Another trick to give more chance for other threads to run, call Sleep(0) from time to time in your thread body. Every time you call Sleep(), you ask OS to switch to another thread, simply speaking.
I track a rolling CPU usage per thread for every thread in all my applications using some code in my framework (http://www.csinnovations.com/framework/framework.htm). A log output looks like:
15/01/2011 11:17:59.631,Misha,MISHA-DCDEL,Scores Client,V0.2.0.1,Main Thread,Memory Check,Verbose,Globals,"System allocated memory = 8282615808 bytes (change since last check = 4872478720 bytes)"
15/01/2011 11:17:59.632,Misha,MISHA-DCDEL,Scores Client,V0.2.0.1,Main Thread,Memory Check,Verbose,Globals,"Process allocated memory = 152580096 bytes (change since last check = -4579328 bytes)"
15/01/2011 11:17:59.633,Misha,MISHA-DCDEL,Scores Client,V0.2.0.1,Main Thread,CPU Check,Verbose,Globals,"System CPU usage = 15.6 % (average over lifetime = 3.0 %)"
15/01/2011 11:17:59.634,Misha,MISHA-DCDEL,Scores Client,V0.2.0.1,Main Thread,CPU Check,Verbose,Globals,"Process CPU usage = 0.5 % (average over lifetime = 0.7 %)"
15/01/2011 11:17:59.634,Misha,MISHA-DCDEL,Scores Client,V0.2.0.1,Main Thread,CPU Check,Verbose,Globals,"Thread CPU usage = 0.0 % (average over lifetime = 0.0 %)"

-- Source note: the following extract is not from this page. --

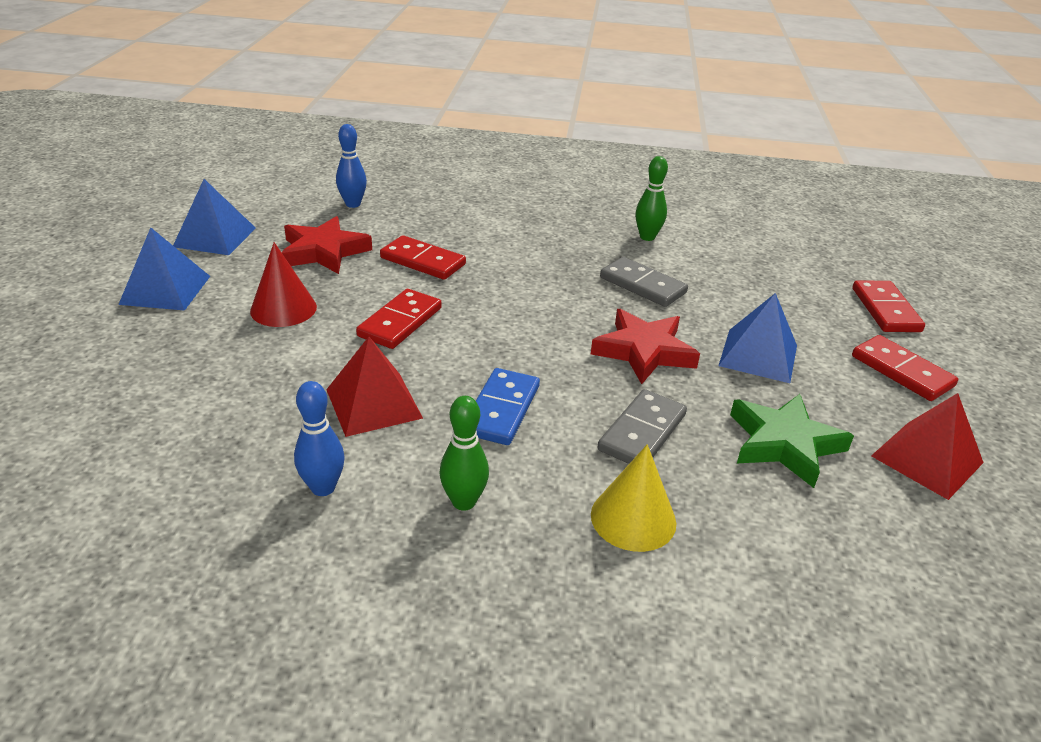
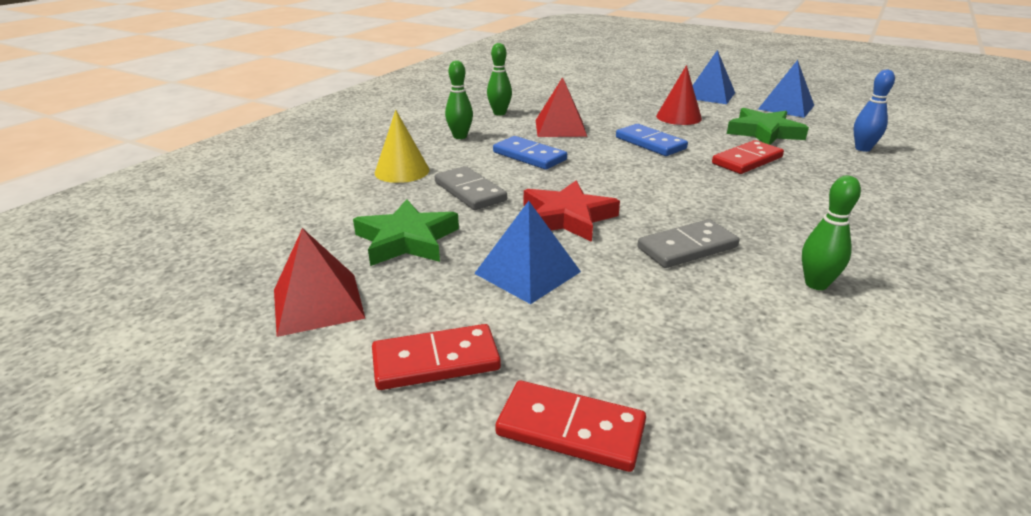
camera: 115 degrees right, 5 degrees down
red star [282,216,372,274] -> green star [727,108,809,145]
blue bowling pin [294,381,345,496] -> green bowling pin [487,43,512,116]
red domino [356,289,442,349] -> blue domino [616,124,688,156]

15/01/2011 11:17:59.634,Misha,MISHA-DCDEL,Scores Client,V0.2.0.1,Main Thread,CPU Check,Verbose,Globals,"Thread CPU usage = 0.0 % (average over lifetime = 0.0 %)"

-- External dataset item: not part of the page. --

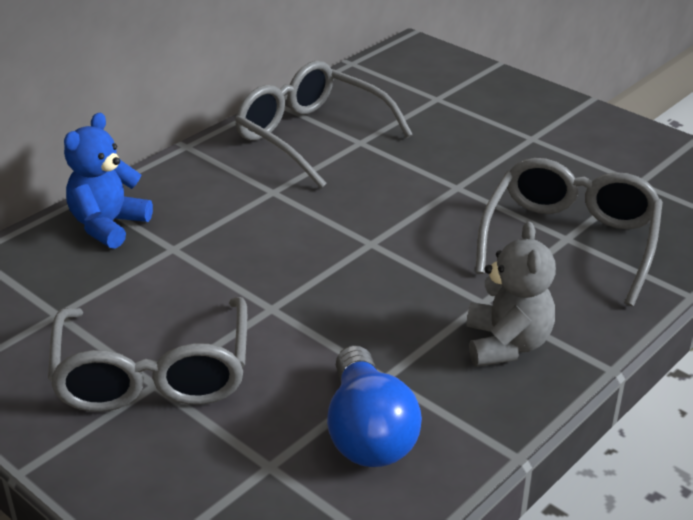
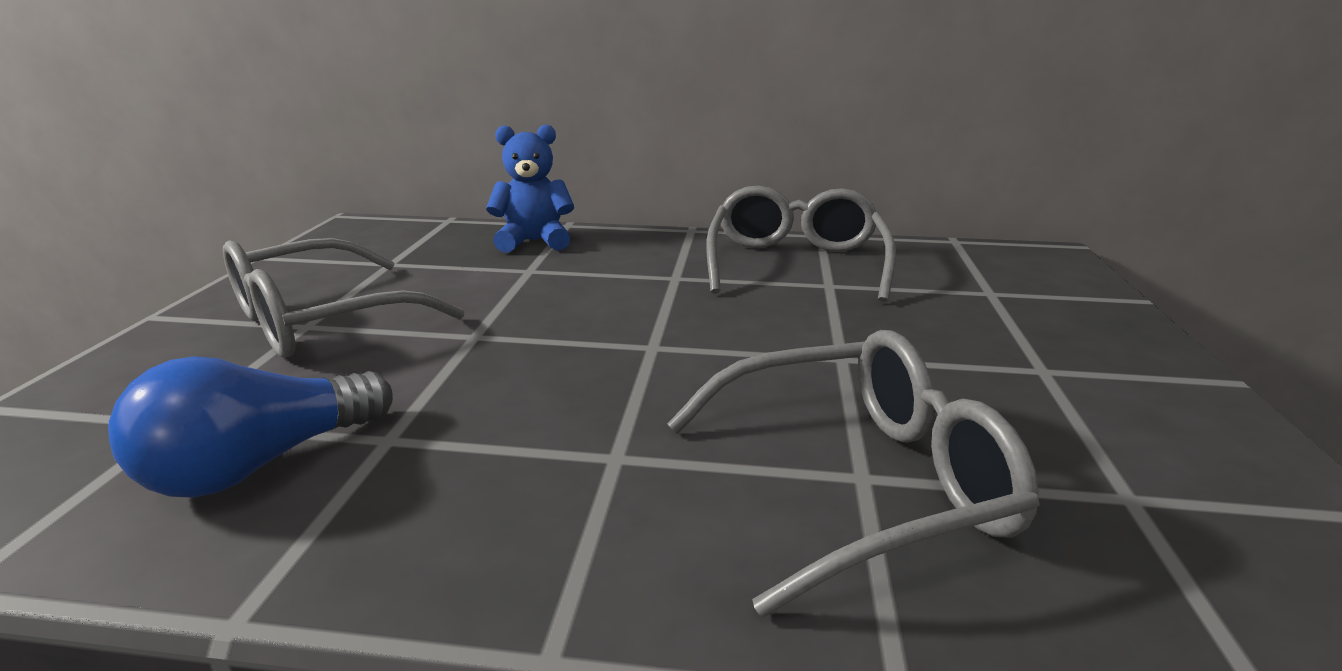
camera: 55 degrees right, 10 degrees down
grey teddy bear [467,222,556,367] -> none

15/01/2011 11:17:59.634,Misha,MISHA-DCDEL,Scores Client,V0.2.0.1,Main Thread,CPU Check,Verbose,Globals,"Thread CPU usage = 0.0 % (average over lifetime = 0.0 %)"
15/01/2011 11:17:59.635,Misha,MISHA-DCDEL,Scores Client,V0.2.0.1,Main Thread,CPU Check,Verbose,Globals,"Thread CPU usage = 0.1 % (average over lifetime = 0.1 %)"
15/01/2011 11:17:59.635,Misha,MISHA-DCDEL,Scores Client,V0.2.0.1,Main Thread,CPU Check,Verbose,Globals,"Thread CPU usage = 0.0 % (average over lifetime = 0.0 %)"
15/01/2011 11:17:59.635,Misha,MISHA-DCDEL,Scores Client,V0.2.0.1,Main Thread,CPU Check,Verbose,Globals,"Thread CPU usage = 0.3 % (average over lifetime = 0.5 %)"
15/01/2011 11:17:59.635,Misha,MISHA-DCDEL,Scores Client,V0.2.0.1,Main Thread,CPU Check,Verbose,Globals,"Thread CPU usage = 0.0 % (average over lifetime = 0.0 %)"
15/01/2011 11:17:59.635,Misha,MISHA-DCDEL,Scores Client,V0.2.0.1,Main Thread,CPU Check,Verbose,Globals,"Thread CPU usage = 0.0 % (average over lifetime = 0.0 %)"
15/01/2011 11:17:59.636,Misha,MISHA-DCDEL,Scores Client,V0.2.0.1,Main Thread,CPU Check,Verbose,Globals,"Thread CPU usage = 0.0 % (average over lifetime = 0.0 %)"
15/01/2011 11:17:59.636,Misha,MISHA-DCDEL,Scores Client,V0.2.0.1,Main Thread,CPU Check,Verbose,Globals,"Thread CPU usage = 0.1 % (average over lifetime = 0.1 %)"
The time period is configurable, and I tend to use either 10 seconds, a minute, or 10 minutes. Have a look in the CsiSystemUnt.pas and AppGlobalsUnt.pas files to see how it is done.
Cheers, Misha
PS I also check memory usage as well.